A maxim of crisis management holds that extraordinary times call for extraordinary measures. As the United States endures the third year of a sluggish recovery following the most severe recession since the 1930s, policymakers in Washington need to throw away their mental models of the economy and move toward an entirely different frontier of economic growth.
Few people should have expected a "normal" recovery—comprehensive economic research demonstrates that full recovery from a financial crisis takes years, sometimes a decade. The expansion that preceded the recession was one of the weakest on record. This was especially apparent in the statistics on what has historically been the most dynamic sector of the economy: new businesses. Since the late 1970s—and likely for many years before that—new and young companies have accounted for the lion's share of net job creation in the United States. Additionally, entrepreneurs have been disproportionately responsible for breakthrough innovations in information technology, biotechnology, and other dynamic industries.
Yet, in the mid-2000s, this engine of innovation began to slow down. Compared to the 1980s, for example, job creation from startups fell by a full percentage point, a trend that began prior to the recession. The average starting size of new businesses has been slowly falling for the past decade. Indeed, these trends were aptly captured in the title of a recent Kauffman Foundation report, "Starting Smaller, Staying Smaller." New companies not only started with fewer people—thus dampening their impact in terms of net job creation—but also grew more slowly than new companies started in prior decades. These trends accelerated during the recession, with new firm formation and their employment contribution falling 25 percent.

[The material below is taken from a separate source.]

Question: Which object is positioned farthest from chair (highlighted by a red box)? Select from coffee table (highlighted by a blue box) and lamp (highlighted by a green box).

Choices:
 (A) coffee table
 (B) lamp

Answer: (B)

Entrepreneurs may not be the silver bullet solution to economic recovery, but a full recovery, especially in employment, will not happen without entrepreneurs. It’s true that in certain parts of the country, the startup scene is booming. Yet this mini-entrepreneurial boom is as unevenly distributed as the impact of the recession was. There is no law, of course, that says entrepreneurship does or must occur uniformly across the United States. But part of what will help those areas of the country still struggling with poor economic growth is new business creation. What, if anything, can policymakers in Washington do to help reinvigorate entrepreneurship?
Start with a no-brainer: immigrant entrepreneurs. If there is no such thing as a free lunch in economics, then immigrant entrepreneurship is like happy hour—cheap, easy, and with enduring spillover effects. We know from empirical research and anecdotes that immigrant entrepreneurs have contributed enormously to the American economy for over two hundred years, creating jobs and developing innovations. Today, however, we make it as difficult as possible for immigrants to come here and start companies or, for those who study at American universities, to stay here and start companies. We should immediately grant start-up visas for this population. The trade-off here is stark—immigrant entrepreneurs will start their companies no matter what happens in Washington, but they will start them in other countries if we don’t welcome them.

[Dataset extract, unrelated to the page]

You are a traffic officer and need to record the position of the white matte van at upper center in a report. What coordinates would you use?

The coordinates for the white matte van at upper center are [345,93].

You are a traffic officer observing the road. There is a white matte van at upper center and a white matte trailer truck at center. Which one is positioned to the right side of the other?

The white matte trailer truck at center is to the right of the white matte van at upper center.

A second idea is just as obvious: make the commercialization process out of university labs as smooth and painless as possible. The federal government could help nudge universities toward a “free agent” model, which would free academic innovators from the current monopoly of technology licensing offices in which they are now trapped. No less important are taxes: we should create capital gains tax exemptions for startup investments held for a period of years and offer tax incentives for startup operating capital.

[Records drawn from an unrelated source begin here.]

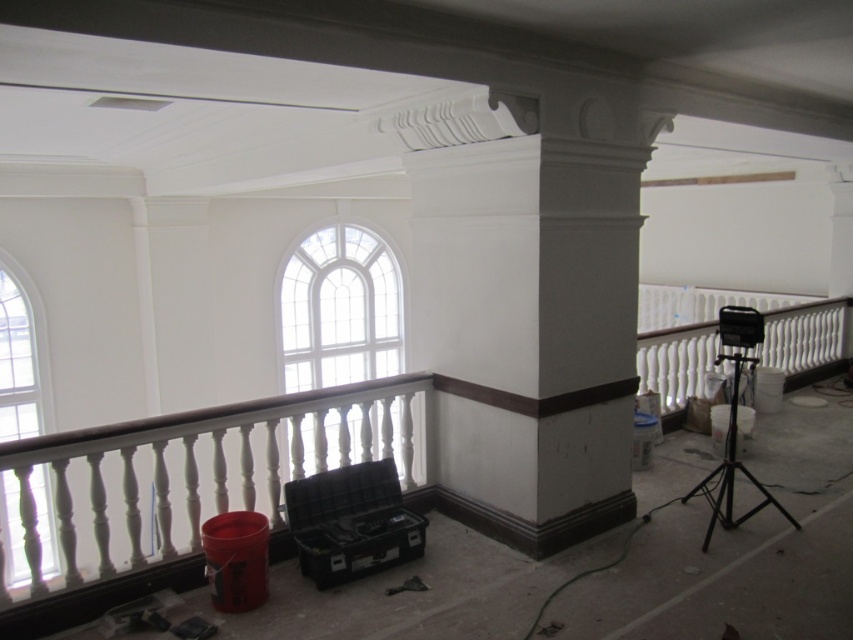
Based on the photo, can you confirm if white glass window at center is positioned to the right of clear glass window at left?

Indeed, white glass window at center is positioned on the right side of clear glass window at left.

Can you confirm if white glass window at center is positioned below clear glass window at left?

Yes.

The height and width of the screenshot is (640, 853). I want to click on white glass window at center, so click(339, 308).

Consider the image. Between clear glass window at left and black metal tripod at right, which one appears on the left side from the viewer's perspective?

From the viewer's perspective, clear glass window at left appears more on the left side.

These ideas and more are elaborated upon in the Kauffman Foundation’s Startup Act, a set of policy suggestions, which, happily, is gaining momentum. Two recent developments—both of which are based on ideas contained in the Startup Act—are worth noting. In September, Congressman Ben Quayle introduced the Startup Expansion and Investment Act, which proposes changes to the Sarbanes-Oxley Act that will lower barriers for small companies as they go public. More recently, on October 14, during a speech on the Senate floor, Senator Jerry Moran vowed to introduce “pro-growth” legislation to spur new firm formation and job creation. These are indeed encouraging steps.
Entrepreneurs are the vital core of economic growth and job creation, and while much of Washington is busy squabbling, they are out there doing their best to build a better economic future for their communities and their country. Let’s help them out.